What The Economist’s reviewer didn’t like was Spence’s emphasis on the desirability of cooperative solutions to the problems engendered by adding billions of people to high-income ranks – air, water, energy, inequality, coordination, nationalism. “He clearly believes the world trusts too much in laissez-faire and not enough in government.”
That’s true enough. For example, Spence writes, “The benefits of global openness have been oversold and the potentially adverse distributional impacts brushed aside. Being wrong does not seem to be accompanied, however, by the expected increment in humility.” And it is clear that the last few chapters of the book were written in haste.
But when it comes down to choosing between glib sloganeering and the hard work of fashioning a pragmatic agenda, Spence wins the argument hands down. There’s no way around it: the successful emerging economies are changing the political landscape of world. All the advanced economies can do is adapt, as Japan is adapting – or fail to adjust until it is too late for relatively smooth and continuous change.
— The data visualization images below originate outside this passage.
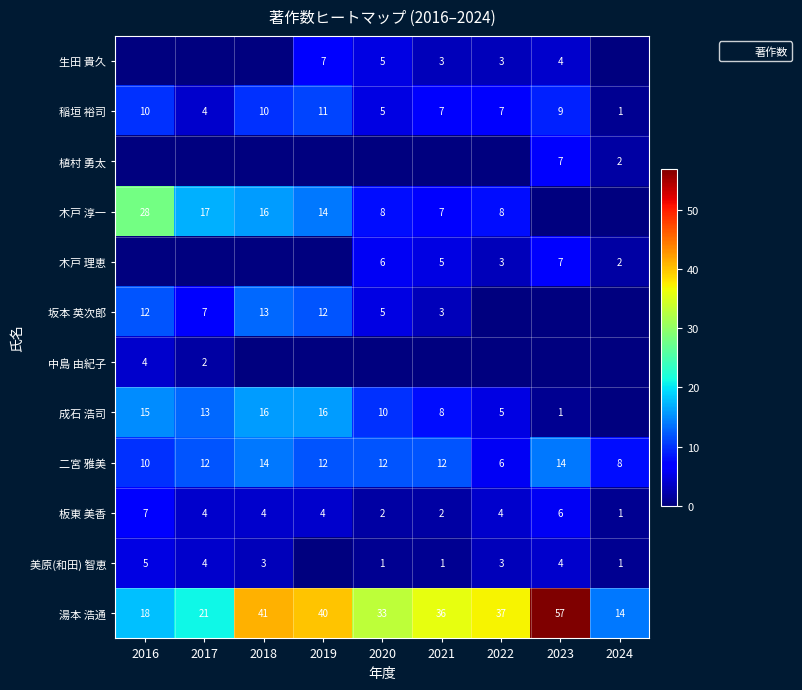

How many 板東 美香 values are between 2 and 4?

6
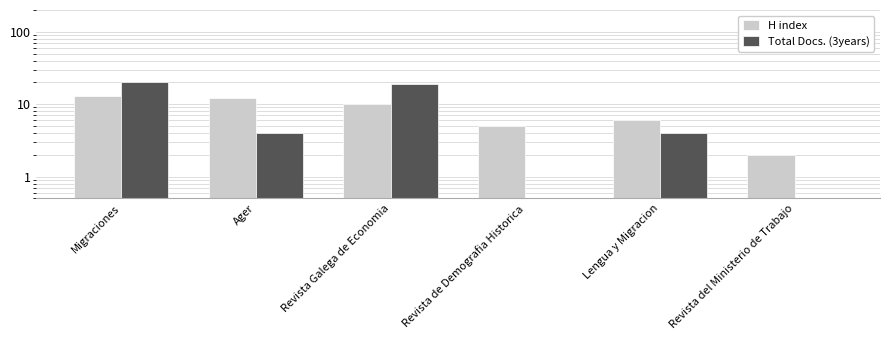

Are the bars grouped side by side (vs. stacked)?

Yes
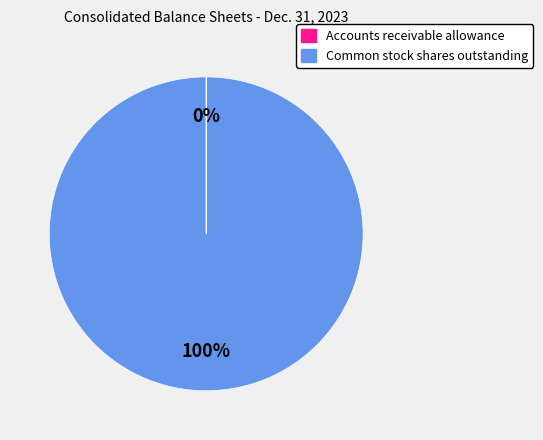

To the nearest percent, what is the average slice percentage?

50%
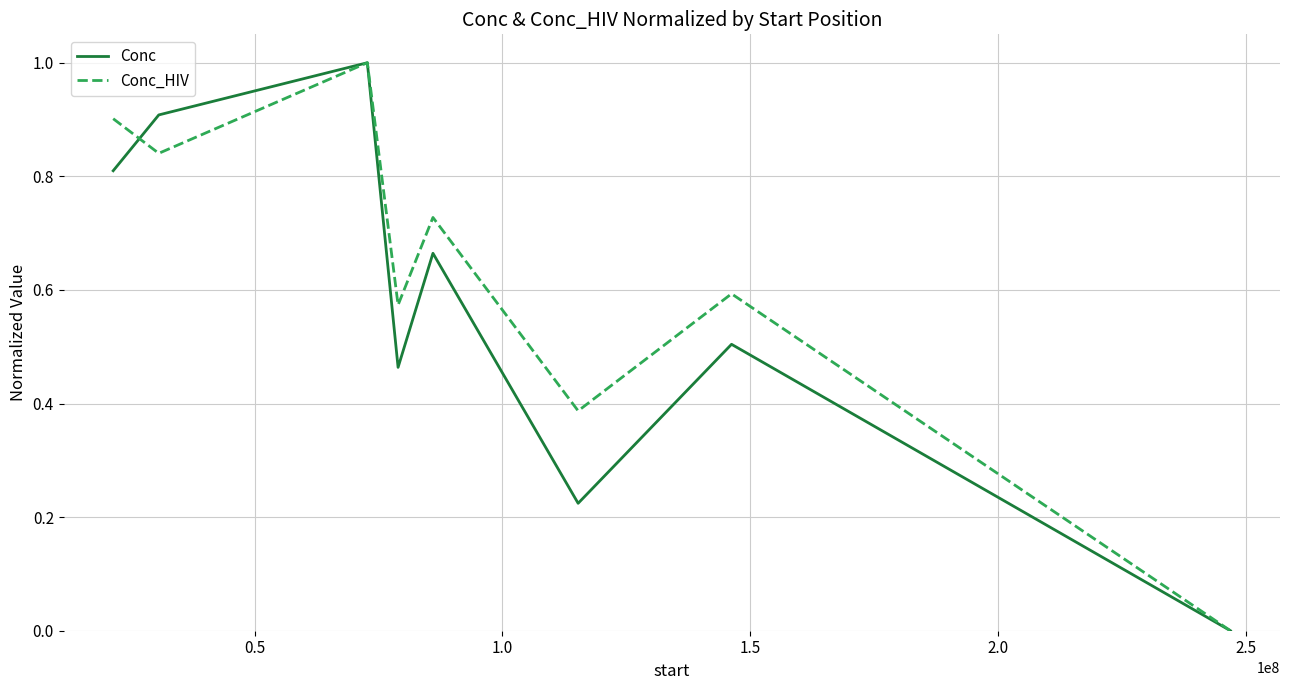

Rank the series by their maximum value, from highest to lowest.

Conc, Conc_HIV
Towards the end, Spence resorts to the game theoretic language that helped him win his Nobel prize:
This is a cooperative game on a gigantic scale that we are trying to learn how to play, a complex one because of the asymmetries among the players. The chances of asynchronous moves and separate agreements on distinct issues will lead to a fully cooperative outcome are very low. More likely is a non-cooperative outcome with suboptimal results and instability. A bumpy road to a new and not very attractive normal.
All the more reason, then, to pay attention. If you listen carefully, you can almost hear the grinding collision among the great plates of public opinion.